Teks Bacaan.
Orang kaya bertambah kaya dan miskin bertambah miskin, pada masa itu nyaring
terdengar: biarlah binasa orang orang miskin, biarlah mati dalam kelaparan jika
mereka enggan berangkat ke medan pertempuran.
Ketika Roma runtuh dan kerajaan
kerajaan Eropa tumbuh keadaan bertambah buruk, mereka dijual seperti sepetak
tanah seperti benda. Tidak mencerminkan rasa kemanusiaan.
Perhatian kepercayaan kepercayaan dan upaya mereka
menyantuni orang miskin.
Pada
kenyataannya seluruh kepercayaan (walaupun yang tiada berkaitan dengan wahyu
samawi) tidak pernah lalai dalam memperhatikan sisi kemanusiaan yang satu ini,
sebab tidak akan terwujud persaudaraan ataupun kehidupan sejahtera jikalau sisi
ini tidak ditekankan.

Data Tersedia.
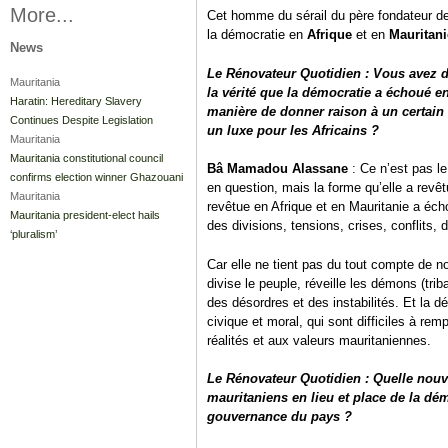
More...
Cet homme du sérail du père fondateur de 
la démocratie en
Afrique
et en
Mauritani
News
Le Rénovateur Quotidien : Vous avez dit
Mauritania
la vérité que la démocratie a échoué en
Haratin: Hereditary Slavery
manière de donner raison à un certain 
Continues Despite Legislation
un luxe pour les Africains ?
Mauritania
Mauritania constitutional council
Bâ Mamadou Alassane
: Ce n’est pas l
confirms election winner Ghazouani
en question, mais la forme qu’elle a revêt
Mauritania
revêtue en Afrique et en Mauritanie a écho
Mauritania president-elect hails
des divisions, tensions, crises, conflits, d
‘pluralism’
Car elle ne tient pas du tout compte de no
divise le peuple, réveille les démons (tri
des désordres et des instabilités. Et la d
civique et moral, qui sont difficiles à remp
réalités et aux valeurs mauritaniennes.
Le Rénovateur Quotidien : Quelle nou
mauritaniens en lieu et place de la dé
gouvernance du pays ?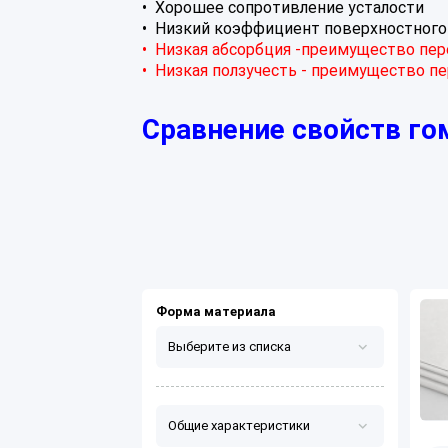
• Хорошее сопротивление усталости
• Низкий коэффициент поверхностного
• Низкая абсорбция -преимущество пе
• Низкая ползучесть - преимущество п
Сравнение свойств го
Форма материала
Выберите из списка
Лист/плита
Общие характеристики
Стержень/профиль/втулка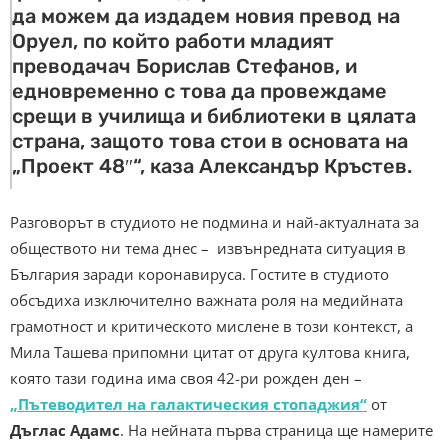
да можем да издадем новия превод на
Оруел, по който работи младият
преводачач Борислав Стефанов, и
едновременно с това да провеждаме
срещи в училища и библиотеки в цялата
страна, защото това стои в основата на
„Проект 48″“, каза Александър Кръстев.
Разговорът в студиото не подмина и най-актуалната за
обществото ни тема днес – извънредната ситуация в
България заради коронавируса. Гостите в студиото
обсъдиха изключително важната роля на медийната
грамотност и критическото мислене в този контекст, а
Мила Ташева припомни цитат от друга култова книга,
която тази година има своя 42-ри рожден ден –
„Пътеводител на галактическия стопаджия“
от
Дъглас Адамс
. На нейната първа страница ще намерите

Yang Dikerjakan.
a) Ambil dari teks tentang nasib orang miskin bagian antara "Perhatian kepercayaan kepercayaan" dan "ini tidak ditekankan.", termasuk kedua ujungnya, tanpa mengubah satu kata pun.
b) Jawab pertanyaan berikut berdasarkan teks tentang nasib orang miskin:
(i) Apa yang terjadi pada orang kaya dan orang miskin pada masa itu?
(ii) Kapan keadaan bertambah buruk?
(iii) Apa yang tidak akan terwujud jika sisi kemanusiaan ini tidak ditekankan?
c) Teruskan teks tentang nasib orang miskin, mulai setelah kalimat terakhirnya.

Hasil.
a)
Perhatian kepercayaan kepercayaan dan upaya mereka
menyantuni orang miskin.
Pada
kenyataannya seluruh kepercayaan (walaupun yang tiada berkaitan dengan wahyu
samawi) tidak pernah lalai dalam memperhatikan sisi kemanusiaan yang satu ini,
sebab tidak akan terwujud persaudaraan ataupun kehidupan sejahtera jikalau sisi
ini tidak ditekankan.

b)
(i) Orang kaya bertambah kaya dan orang miskin bertambah miskin.
(ii) Ketika Roma runtuh dan kerajaan-kerajaan Eropa tumbuh.
(iii) Persaudaraan ataupun kehidupan sejahtera.

c)
4000 tahun silam,
Al-Hammuraby / Ammuraby raja keenam dari Dinasti Babilonia pertama (memerintah
1792-1750 SM) telah menggalakkan kebijakan semacam ini yang dikenal sampai
sekarang dengan sebutan Piagam Hammuraby (Codex Hammurabi).
Pada tahun 1901,
arkeolog Perancis menemukan piagam tersebut ketika melakukan penggalian di
bawah reruntuhan bekas kota kuno Susa, Babilonia.
Al-Hammuraby menyatakan bahwa dirinya diutus dewa dewa ke
dunia ini untuk mencegah penindasan terhadap orang orang lemah, dan menjamin
kesejahteraan bagi umat manusia.
Ribuan tahun
lalu orang orang di Mesir Kuno memiliki keyakinan bahwa mereka telah menunaikan
kewajiban agama ketika mereka berkata: aku telah memberi roti bagi orang yang
kelaparan, dan aku telah memberi baju orang orang yang telanjang, aku adalah
ayah dari anak anak yatim & suami para janda.
Sampai titik
tersebut belum ada yang benar-benar serius dalam mengatur undang-undang zakat.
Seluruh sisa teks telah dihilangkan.